▸ **About this exercise**:
Retype the entries in full, exactly.

▸ **Stored data**:
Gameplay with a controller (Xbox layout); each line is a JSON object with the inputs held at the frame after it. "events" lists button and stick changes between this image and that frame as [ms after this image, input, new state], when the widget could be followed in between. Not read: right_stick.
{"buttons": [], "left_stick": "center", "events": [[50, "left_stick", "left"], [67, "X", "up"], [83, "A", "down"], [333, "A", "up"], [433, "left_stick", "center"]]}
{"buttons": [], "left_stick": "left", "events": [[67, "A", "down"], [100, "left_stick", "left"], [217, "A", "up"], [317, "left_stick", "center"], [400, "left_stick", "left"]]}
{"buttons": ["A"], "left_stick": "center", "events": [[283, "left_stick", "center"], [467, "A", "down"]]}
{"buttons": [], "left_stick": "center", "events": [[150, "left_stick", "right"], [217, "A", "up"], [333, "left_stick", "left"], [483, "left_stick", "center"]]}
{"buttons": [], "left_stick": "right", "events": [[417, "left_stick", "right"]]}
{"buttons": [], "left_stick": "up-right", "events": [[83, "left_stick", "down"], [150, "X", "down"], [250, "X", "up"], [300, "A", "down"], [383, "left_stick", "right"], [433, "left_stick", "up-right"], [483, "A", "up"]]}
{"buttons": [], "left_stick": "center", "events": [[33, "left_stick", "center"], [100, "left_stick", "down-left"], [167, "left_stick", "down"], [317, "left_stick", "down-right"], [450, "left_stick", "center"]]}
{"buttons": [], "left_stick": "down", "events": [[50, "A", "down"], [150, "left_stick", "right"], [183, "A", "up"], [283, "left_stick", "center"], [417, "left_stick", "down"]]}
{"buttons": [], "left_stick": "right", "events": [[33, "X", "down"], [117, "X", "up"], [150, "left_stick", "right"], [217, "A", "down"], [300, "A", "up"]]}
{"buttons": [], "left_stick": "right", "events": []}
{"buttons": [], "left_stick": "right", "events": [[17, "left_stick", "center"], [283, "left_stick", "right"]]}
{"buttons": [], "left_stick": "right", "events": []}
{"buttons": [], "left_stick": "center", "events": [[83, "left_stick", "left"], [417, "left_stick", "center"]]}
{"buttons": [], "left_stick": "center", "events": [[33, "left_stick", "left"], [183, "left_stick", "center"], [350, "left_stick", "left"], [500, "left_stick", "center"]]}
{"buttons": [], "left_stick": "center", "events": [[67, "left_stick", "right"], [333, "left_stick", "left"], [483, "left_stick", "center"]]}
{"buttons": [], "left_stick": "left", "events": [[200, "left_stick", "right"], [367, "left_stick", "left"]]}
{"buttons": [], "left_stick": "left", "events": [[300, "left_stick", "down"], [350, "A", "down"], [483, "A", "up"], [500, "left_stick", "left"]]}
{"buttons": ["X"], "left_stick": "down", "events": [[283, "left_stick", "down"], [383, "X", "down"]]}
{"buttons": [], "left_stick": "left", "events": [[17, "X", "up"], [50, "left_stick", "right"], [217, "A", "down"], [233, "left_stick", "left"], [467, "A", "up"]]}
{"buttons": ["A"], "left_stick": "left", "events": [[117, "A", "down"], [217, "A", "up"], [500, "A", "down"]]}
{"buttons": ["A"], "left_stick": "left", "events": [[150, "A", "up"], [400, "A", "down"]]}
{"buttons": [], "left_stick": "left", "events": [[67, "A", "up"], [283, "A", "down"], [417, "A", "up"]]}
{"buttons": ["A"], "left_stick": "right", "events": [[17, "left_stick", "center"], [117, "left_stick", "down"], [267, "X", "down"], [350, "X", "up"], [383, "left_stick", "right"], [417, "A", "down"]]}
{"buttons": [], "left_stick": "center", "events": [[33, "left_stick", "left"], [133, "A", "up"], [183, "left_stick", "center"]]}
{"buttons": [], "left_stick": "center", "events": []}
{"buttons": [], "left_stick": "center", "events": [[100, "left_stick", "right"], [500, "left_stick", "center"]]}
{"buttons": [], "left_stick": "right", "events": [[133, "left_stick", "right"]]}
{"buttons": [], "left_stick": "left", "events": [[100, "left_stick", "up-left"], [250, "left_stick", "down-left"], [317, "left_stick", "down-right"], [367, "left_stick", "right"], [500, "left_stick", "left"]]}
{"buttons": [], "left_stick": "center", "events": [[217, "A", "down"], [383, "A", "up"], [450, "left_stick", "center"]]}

▸ **Answer for this exercise**:
Gameplay with a controller (Xbox layout); each line is a JSON object with the inputs held at the frame after it. "events" lists button and stick changes between this image and that frame as [ms after this image, input, new state], when the widget could be followed in between. Not read: right_stick.
{"buttons": [], "left_stick": "center", "events": [[50, "left_stick", "left"], [67, "X", "up"], [83, "A", "down"], [333, "A", "up"], [433, "left_stick", "center"]]}
{"buttons": [], "left_stick": "left", "events": [[67, "A", "down"], [100, "left_stick", "left"], [217, "A", "up"], [317, "left_stick", "center"], [400, "left_stick", "left"]]}
{"buttons": ["A"], "left_stick": "center", "events": [[283, "left_stick", "center"], [467, "A", "down"]]}
{"buttons": [], "left_stick": "center", "events": [[150, "left_stick", "right"], [217, "A", "up"], [333, "left_stick", "left"], [483, "left_stick", "center"]]}
{"buttons": [], "left_stick": "right", "events": [[417, "left_stick", "right"]]}
{"buttons": [], "left_stick": "up-right", "events": [[83, "left_stick", "down"], [150, "X", "down"], [250, "X", "up"], [300, "A", "down"], [383, "left_stick", "right"], [433, "left_stick", "up-right"], [483, "A", "up"]]}
{"buttons": [], "left_stick": "center", "events": [[33, "left_stick", "center"], [100, "left_stick", "down-left"], [167, "left_stick", "down"], [317, "left_stick", "down-right"], [450, "left_stick", "center"]]}
{"buttons": [], "left_stick": "down", "events": [[50, "A", "down"], [150, "left_stick", "right"], [183, "A", "up"], [283, "left_stick", "center"], [417, "left_stick", "down"]]}
{"buttons": [], "left_stick": "right", "events": [[33, "X", "down"], [117, "X", "up"], [150, "left_stick", "right"], [217, "A", "down"], [300, "A", "up"]]}
{"buttons": [], "left_stick": "right", "events": []}
{"buttons": [], "left_stick": "right", "events": [[17, "left_stick", "center"], [283, "left_stick", "right"]]}
{"buttons": [], "left_stick": "right", "events": []}
{"buttons": [], "left_stick": "center", "events": [[83, "left_stick", "left"], [417, "left_stick", "center"]]}
{"buttons": [], "left_stick": "center", "events": [[33, "left_stick", "left"], [183, "left_stick", "center"], [350, "left_stick", "left"], [500, "left_stick", "center"]]}
{"buttons": [], "left_stick": "center", "events": [[67, "left_stick", "right"], [333, "left_stick", "left"], [483, "left_stick", "center"]]}
{"buttons": [], "left_stick": "left", "events": [[200, "left_stick", "right"], [367, "left_stick", "left"]]}
{"buttons": [], "left_stick": "left", "events": [[300, "left_stick", "down"], [350, "A", "down"], [483, "A", "up"], [500, "left_stick", "left"]]}
{"buttons": ["X"], "left_stick": "down", "events": [[283, "left_stick", "down"], [383, "X", "down"]]}
{"buttons": [], "left_stick": "left", "events": [[17, "X", "up"], [50, "left_stick", "right"], [217, "A", "down"], [233, "left_stick", "left"], [467, "A", "up"]]}
{"buttons": ["A"], "left_stick": "left", "events": [[117, "A", "down"], [217, "A", "up"], [500, "A", "down"]]}
{"buttons": ["A"], "left_stick": "left", "events": [[150, "A", "up"], [400, "A", "down"]]}
{"buttons": [], "left_stick": "left", "events": [[67, "A", "up"], [283, "A", "down"], [417, "A", "up"]]}
{"buttons": ["A"], "left_stick": "right", "events": [[17, "left_stick", "center"], [117, "left_stick", "down"], [267, "X", "down"], [350, "X", "up"], [383, "left_stick", "right"], [417, "A", "down"]]}
{"buttons": [], "left_stick": "center", "events": [[33, "left_stick", "left"], [133, "A", "up"], [183, "left_stick", "center"]]}
{"buttons": [], "left_stick": "center", "events": []}
{"buttons": [], "left_stick": "center", "events": [[100, "left_stick", "right"], [500, "left_stick", "center"]]}
{"buttons": [], "left_stick": "right", "events": [[133, "left_stick", "right"]]}
{"buttons": [], "left_stick": "left", "events": [[100, "left_stick", "up-left"], [250, "left_stick", "down-left"], [317, "left_stick", "down-right"], [367, "left_stick", "right"], [500, "left_stick", "left"]]}
{"buttons": [], "left_stick": "center", "events": [[217, "A", "down"], [383, "A", "up"], [450, "left_stick", "center"]]}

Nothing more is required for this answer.